Quoted passage ::

In [5]:
from pyspark.sql import SparkSession, functions as func
from pyspark.sql.types import StructType, StructField, StringType, IntegerType

In [3]:
spark = SparkSession.builder.appName("FindMostObscureHeroes").getOrCreate()

24/12/21 15:41:58 WARN Utils: Your hostname, Ngas-MacBook-Pro.local resolves to a loopback address: 127.0.0.1; using 192.168.0.115 instead (on interface en0)
24/12/21 15:41:58 WARN Utils: Set SPARK_LOCAL_IP if you need to bind to another address
Setting default log level to "WARN".
To adjust logging level use sc.setLogLevel(newLevel). For SparkR, use setLogLevel(newLevel).
24/12/21 15:41:59 WARN NativeCodeLoader: Unable to load native-hadoop library for your platform... using builtin-java classes where applicable


In [6]:
schemas = StructType([
    StructField("id", IntegerType(), True),
    StructField("name", StringType(), True)
])

In [37]:
names = spark.read.schema(schemas).option("sep", " ") .csv("../data/super_heroes/marvel_names")

In [38]:
lines = spark.read.text("../data/super_heroes/marvel_graph")

In [39]:
connections = (
    lines
    .withColumn("id", func.split(func.col("value"), " ")[0].cast(IntegerType()))
    .withColumn("connections", func.size(func.split(func.col("value"), " ")) - 1)
    .groupBy("id")
    .agg(func.sum("connections").alias("connections"))
)
connections.show()

Directive A :: Quote the PySpark notebook word for word, starting with "24/12/21 15:41:58 WARN Utils: Your" and going on through "(on interface en0)".

Data lines ::
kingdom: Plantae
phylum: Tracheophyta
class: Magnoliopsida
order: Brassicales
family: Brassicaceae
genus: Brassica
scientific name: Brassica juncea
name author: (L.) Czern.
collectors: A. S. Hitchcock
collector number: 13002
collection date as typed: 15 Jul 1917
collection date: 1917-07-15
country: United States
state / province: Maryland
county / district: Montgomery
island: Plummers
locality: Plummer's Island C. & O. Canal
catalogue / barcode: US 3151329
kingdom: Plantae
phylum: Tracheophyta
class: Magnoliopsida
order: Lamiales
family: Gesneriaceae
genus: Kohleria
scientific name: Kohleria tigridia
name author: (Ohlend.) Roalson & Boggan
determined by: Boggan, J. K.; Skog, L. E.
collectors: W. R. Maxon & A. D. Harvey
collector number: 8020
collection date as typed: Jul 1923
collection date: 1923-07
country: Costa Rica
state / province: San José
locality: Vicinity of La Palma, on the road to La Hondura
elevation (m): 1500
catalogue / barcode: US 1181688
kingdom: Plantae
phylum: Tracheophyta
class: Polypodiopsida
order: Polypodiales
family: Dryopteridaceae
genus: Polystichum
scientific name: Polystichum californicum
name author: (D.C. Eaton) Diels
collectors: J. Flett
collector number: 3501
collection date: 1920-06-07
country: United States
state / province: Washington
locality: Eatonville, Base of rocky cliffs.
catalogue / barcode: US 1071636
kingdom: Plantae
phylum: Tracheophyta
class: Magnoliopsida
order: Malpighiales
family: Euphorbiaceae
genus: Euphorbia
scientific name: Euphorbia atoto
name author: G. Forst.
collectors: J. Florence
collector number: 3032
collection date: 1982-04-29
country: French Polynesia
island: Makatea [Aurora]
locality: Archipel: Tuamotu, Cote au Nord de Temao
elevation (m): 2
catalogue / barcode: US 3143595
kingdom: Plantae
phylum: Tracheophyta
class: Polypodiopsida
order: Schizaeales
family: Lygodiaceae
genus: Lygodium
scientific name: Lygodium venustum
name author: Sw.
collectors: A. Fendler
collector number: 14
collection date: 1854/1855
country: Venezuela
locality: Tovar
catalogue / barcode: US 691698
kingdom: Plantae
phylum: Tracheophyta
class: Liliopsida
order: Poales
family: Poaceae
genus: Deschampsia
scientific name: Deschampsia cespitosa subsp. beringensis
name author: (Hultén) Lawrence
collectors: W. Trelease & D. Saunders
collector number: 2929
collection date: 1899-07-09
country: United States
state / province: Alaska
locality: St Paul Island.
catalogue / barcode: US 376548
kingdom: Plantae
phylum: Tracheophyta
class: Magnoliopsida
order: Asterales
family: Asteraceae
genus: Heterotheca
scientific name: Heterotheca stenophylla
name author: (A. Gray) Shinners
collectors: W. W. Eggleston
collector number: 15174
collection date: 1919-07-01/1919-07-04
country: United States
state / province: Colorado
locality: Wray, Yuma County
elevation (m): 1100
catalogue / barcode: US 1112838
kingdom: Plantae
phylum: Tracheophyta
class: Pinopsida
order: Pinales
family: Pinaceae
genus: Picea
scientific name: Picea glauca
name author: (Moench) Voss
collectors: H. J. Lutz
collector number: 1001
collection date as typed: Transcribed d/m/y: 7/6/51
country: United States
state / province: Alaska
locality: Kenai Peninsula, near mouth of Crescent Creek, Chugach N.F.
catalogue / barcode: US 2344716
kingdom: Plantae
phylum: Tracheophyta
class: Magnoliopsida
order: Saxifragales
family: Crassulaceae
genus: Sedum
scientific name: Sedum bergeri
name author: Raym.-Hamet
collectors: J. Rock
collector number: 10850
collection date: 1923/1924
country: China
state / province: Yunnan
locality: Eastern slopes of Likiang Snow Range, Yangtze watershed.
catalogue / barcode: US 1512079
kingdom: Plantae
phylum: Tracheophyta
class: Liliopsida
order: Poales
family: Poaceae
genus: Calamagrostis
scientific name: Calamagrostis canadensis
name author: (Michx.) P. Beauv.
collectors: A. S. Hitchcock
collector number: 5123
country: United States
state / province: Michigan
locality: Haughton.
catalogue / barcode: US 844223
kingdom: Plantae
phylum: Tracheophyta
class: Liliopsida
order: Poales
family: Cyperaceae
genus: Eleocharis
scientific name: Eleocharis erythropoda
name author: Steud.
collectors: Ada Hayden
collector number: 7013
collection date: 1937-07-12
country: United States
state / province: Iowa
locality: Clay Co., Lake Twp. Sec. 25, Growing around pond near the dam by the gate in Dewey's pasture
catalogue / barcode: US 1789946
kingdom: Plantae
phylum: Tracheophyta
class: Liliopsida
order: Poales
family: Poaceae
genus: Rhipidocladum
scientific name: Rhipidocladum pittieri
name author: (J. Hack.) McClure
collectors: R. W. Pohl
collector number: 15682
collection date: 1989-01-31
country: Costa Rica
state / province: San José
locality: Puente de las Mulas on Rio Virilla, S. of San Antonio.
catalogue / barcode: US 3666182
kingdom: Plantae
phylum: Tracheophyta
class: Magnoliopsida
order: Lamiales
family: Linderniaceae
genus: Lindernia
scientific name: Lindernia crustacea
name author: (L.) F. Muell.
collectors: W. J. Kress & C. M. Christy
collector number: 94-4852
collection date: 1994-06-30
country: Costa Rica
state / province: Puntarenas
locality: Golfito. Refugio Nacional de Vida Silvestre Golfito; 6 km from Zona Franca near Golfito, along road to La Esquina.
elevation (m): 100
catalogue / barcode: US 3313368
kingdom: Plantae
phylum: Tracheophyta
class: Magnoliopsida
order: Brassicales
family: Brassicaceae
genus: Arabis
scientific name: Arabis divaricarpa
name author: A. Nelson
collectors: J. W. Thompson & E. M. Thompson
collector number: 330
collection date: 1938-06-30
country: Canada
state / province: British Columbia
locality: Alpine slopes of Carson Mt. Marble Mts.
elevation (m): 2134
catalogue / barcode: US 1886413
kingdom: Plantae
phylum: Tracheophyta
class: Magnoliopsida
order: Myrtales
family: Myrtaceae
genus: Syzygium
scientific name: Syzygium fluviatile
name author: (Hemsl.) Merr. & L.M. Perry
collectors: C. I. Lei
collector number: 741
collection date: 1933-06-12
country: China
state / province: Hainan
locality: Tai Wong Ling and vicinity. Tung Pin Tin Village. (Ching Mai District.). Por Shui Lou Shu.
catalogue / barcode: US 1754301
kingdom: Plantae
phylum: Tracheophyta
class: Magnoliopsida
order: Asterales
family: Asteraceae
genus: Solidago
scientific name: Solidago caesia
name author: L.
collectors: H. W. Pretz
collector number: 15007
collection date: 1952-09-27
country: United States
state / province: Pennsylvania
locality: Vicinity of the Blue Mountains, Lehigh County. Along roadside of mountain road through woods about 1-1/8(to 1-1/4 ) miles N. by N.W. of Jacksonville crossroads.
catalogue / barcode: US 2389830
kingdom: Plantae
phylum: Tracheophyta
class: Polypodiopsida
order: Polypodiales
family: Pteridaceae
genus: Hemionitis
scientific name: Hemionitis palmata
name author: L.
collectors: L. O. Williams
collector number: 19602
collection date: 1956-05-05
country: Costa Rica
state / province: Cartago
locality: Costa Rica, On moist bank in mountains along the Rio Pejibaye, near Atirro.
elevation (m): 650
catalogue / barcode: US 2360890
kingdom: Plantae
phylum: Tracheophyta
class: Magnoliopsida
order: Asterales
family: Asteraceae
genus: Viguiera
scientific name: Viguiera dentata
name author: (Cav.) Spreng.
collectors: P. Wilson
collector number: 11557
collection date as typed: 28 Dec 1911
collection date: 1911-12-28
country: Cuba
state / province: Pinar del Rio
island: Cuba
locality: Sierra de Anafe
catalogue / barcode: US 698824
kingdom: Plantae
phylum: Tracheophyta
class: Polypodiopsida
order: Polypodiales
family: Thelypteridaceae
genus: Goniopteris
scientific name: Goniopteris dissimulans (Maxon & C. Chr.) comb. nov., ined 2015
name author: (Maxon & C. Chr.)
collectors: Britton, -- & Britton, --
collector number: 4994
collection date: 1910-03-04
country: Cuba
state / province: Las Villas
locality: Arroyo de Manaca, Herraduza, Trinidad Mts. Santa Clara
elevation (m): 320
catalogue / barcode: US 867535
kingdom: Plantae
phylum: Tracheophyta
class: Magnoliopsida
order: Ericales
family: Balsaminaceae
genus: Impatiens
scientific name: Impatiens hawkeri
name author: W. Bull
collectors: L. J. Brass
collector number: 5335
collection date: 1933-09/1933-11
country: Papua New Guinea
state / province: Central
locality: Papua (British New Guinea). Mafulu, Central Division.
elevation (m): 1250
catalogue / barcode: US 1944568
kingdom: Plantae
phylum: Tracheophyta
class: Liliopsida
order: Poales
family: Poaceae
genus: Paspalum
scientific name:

Directive B :: In the rows, take the lines starting with the line with "collector number: 5123" and going on through the line with "genus: Lindernia", and write them out again with "locality" replaced by "site" and nothing else changed. Give only those lines.

Final result A ::
24/12/21 15:41:58 WARN Utils: Your hostname, Ngas-MacBook-Pro.local resolves to a loopback address: 127.0.0.1; using 192.168.0.115 instead (on interface en0)

Final result B ::
collector number: 5123
country: United States
state / province: Michigan
site: Haughton.
catalogue / barcode: US 844223
kingdom: Plantae
phylum: Tracheophyta
class: Liliopsida
order: Poales
family: Cyperaceae
genus: Eleocharis
scientific name: Eleocharis erythropoda
name author: Steud.
collectors: Ada Hayden
collector number: 7013
collection date: 1937-07-12
country: United States
state / province: Iowa
site: Clay Co., Lake Twp. Sec. 25, Growing around pond near the dam by the gate in Dewey's pasture
catalogue / barcode: US 1789946
kingdom: Plantae
phylum: Tracheophyta
class: Liliopsida
order: Poales
family: Poaceae
genus: Rhipidocladum
scientific name: Rhipidocladum pittieri
name author: (J. Hack.) McClure
collectors: R. W. Pohl
collector number: 15682
collection date: 1989-01-31
country: Costa Rica
state / province: San José
site: Puente de las Mulas on Rio Virilla, S. of San Antonio.
catalogue / barcode: US 3666182
kingdom: Plantae
phylum: Tracheophyta
class: Magnoliopsida
order: Lamiales
family: Linderniaceae
genus: Lindernia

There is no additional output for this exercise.